_REQUIRED ACTION_
Output the part of the cost report script excerpt starting with "for i in $(seq" and going on through "--query 'QueryExecution.Status.State' --output text)", with no changes.

_EXCERPTED PASSAGE_

┌────────

Automated Cost Report Script

Create /fsx/ubuntu/slurmAccounting/scripts/generate_cost_reports.sh:

#!/bin/bash
set -e

PERIOD="${1:-monthly}"
REPORT_DATE=$(date +%Y-%m-%d)
OUTPUT_DIR="/fsx/ubuntu/slurmAccounting/reports/costReports"
S3_BUCKET="<YOUR_GPU_ACCOUNTING_BUCKET>"
ATHENA_DATABASE="gpu_chargeback"
ATHENA_RESULTS="s3://${S3_BUCKET}/athena-results/"
ATHENA_WORKGROUP="primary"
REGION="<YOUR_REGION>"

mkdir -p $OUTPUT_DIR

run_athena_query() {
local QUERY="$1"
local OUTPUT_FILE="$2"

QUERY_ID=$(aws athena start-query-execution \
--query-string "$QUERY" \
--query-execution-context Database=${ATHENA_DATABASE} \
--result-configuration OutputLocation=${ATHENA_RESULTS} \
--work-group ${ATHENA_WORKGROUP} \
--region ${REGION} \
--query 'QueryExecutionId' --output text)

for i in $(seq 1 60); do
STATE=$(aws athena get-query-execution --query-execution-id $QUERY_ID \
--region ${REGION} --query 'QueryExecution.Status.State' --output text)
[ "$STATE" = "SUCCEEDED" ] && break
[ "$STATE" = "FAILED" ] && echo "Query failed" && return 1
sleep 5
done

aws athena get-query-results --query-execution-id $QUERY_ID \
--region ${REGION} --output text > "$OUTPUT_FILE"
}

run_athena_query \
"SELECT team, username, display_name, gpu_hours, cost_usd FROM ${ATHENA_DATABASE}.user_cost WHERE period='${PERIOD}' ORDER BY cost_usd DESC" \
"$OUTPUT_DIR/user_cost_${PERIOD}_${REPORT_DATE}.csv"

run_athena_query \
"SELECT team, total_gpu_hours, total_cost_usd, active_users FROM ${ATHENA_DATABASE}.team_cost WHERE period='${PERIOD}' ORDER BY total_cost_usd DESC" \
"$OUTPUT_DIR/team_cost_${PERIOD}_${REPORT_DATE}.csv"

└────────

_SUPPLIED INFORMATION_
┌────────

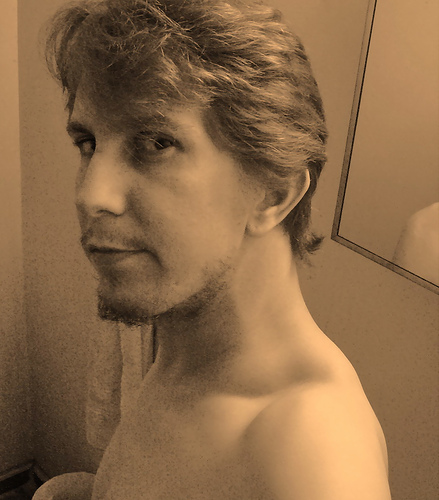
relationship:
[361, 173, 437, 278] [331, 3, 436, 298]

└────────

_RESPONSE TO THIS EXERCISE_
for i in $(seq 1 60); do
STATE=$(aws athena get-query-execution --query-execution-id $QUERY_ID \
--region ${REGION} --query 'QueryExecution.Status.State' --output text)